The researchers who conducted the JAMA study included physicians, along with Public health and policy experts. They are affiliated with the University of California Los Angeles, the Rand Corporation, Harvard Medical School, and Beth Israel Deaconess Medical Center in Boston, among other institutions.
Eisai and Biogen have priced twice-monthly antibody injections at $26,500 per year.
There are also an estimated $7,300 in additional annual costs per patient associated with neurologist visits, MRI exams, PET scans, injection administration, and monitoring and treatment for potential side effects, according to the researchers.
The study assumed that Medicare would cover 80% of the costs with patients left to pay the remaining 20% in whole or in part depending on whether they had supplemental insurance.
Patients may face an annual bill of about $6,600 per year depending on which state they live in and whether they have supplemental insurance, according to the study. Some low-income people who qualify for Medicare and Medicaid will pay nothing out of pocket.

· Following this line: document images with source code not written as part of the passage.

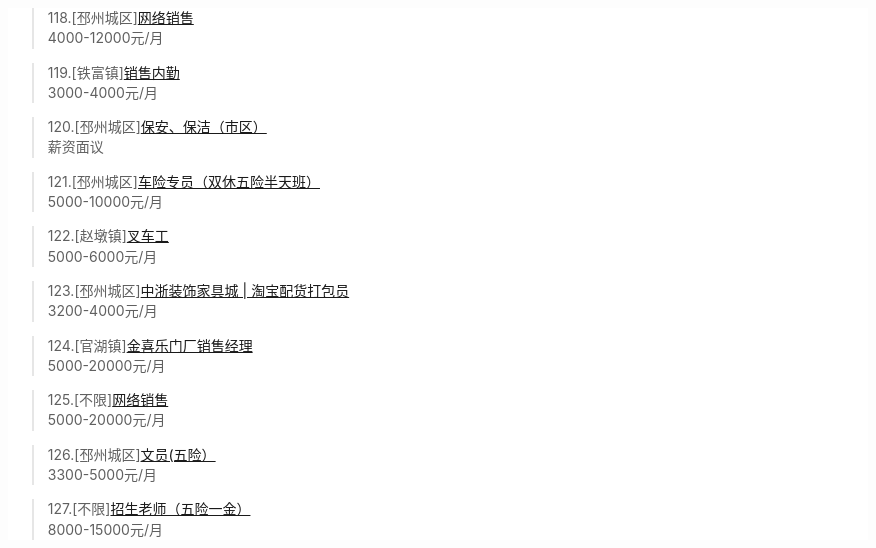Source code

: >118.[邳州城区][网络销售](https://www.pizhouzhipin.com/job/32650)<br>
>4000-12000元/月

>119.[铁富镇][销售内勤](https://www.pizhouzhipin.com/job/30277)<br>
>3000-4000元/月

>120.[邳州城区][保安、保洁（市区）](https://www.pizhouzhipin.com/job/20755)<br>
>薪资面议

>121.[邳州城区][车险专员（双休五险半天班）](https://www.pizhouzhipin.com/job/33935)<br>
>5000-10000元/月

>122.[赵墩镇][叉车工](https://www.pizhouzhipin.com/job/34338)<br>
>5000-6000元/月

>123.[邳州城区][中浙装饰家具城 | 淘宝配货打包员](https://www.pizhouzhipin.com/job/26099)<br>
>3200-4000元/月

>124.[官湖镇][金喜乐门厂销售经理](https://www.pizhouzhipin.com/job/24659)<br>
>5000-20000元/月

>125.[不限][网络销售](https://www.pizhouzhipin.com/job/33530)<br>
>5000-20000元/月

>126.[邳州城区][文员(五险）](https://www.pizhouzhipin.com/job/20793)<br>
>3300-5000元/月

>127.[不限][招生老师（五险一金）](https://www.pizhouzhipin.com/job/34065)<br>
>8000-15000元/月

The Alzheimer’s Association, which lobbies on behalf of patients living with the disease, estimates that Alzheimer’s and other forms of dementia will cost $345 billion this year. Those costs could rise to $1 trillion by 2050, according to the association.
“This is the case without a cure. Prevention and treatment are the only way to reduce this cost over time,” Robert Egge, the federation’s chief of public policy, said in a statement.
“But it’s not the cost that should determine whether people have access to life-enhancing care — it’s about the impact on people,” Egge said. “Therapies taken in the early stages of Alzheimer’s disease can mean a better quality of life.”
Leqembi had a positive effect on patients with early-onset Alzheimer’s disease in clinical trial results published in the New England Journal of Medicine in January.
The expensive treatment is not available to the vast majority of patients right now because Medicare has severely restricted antibody coverage.
Medicare has promised broader coverage for Leqembi if the US Food and Drug Administration (FDA) grants full approval of the treatment in July. Leqembi received emergency approval from the Food and Drug Administration in January.
The Alzheimer’s Association, members of Congress and state attorneys general are pressing for Medicare to repeal its restrictions and fully cover Leqembi.
Antibody therapy, which targets brain plaques associated with the disease, slowed cognitive decline by 27% in the Eisai clinical trial.
There are currently no other medications on the market that have shown this level of effectiveness in slowing Alzheimer’s disease. Eli Lillydonanemab showed promising clinical trial results earlier this month. The company plans to apply for full FDA approval this quarter.
Leqembi and donanemab both carry serious risks of brain swelling and bleeding.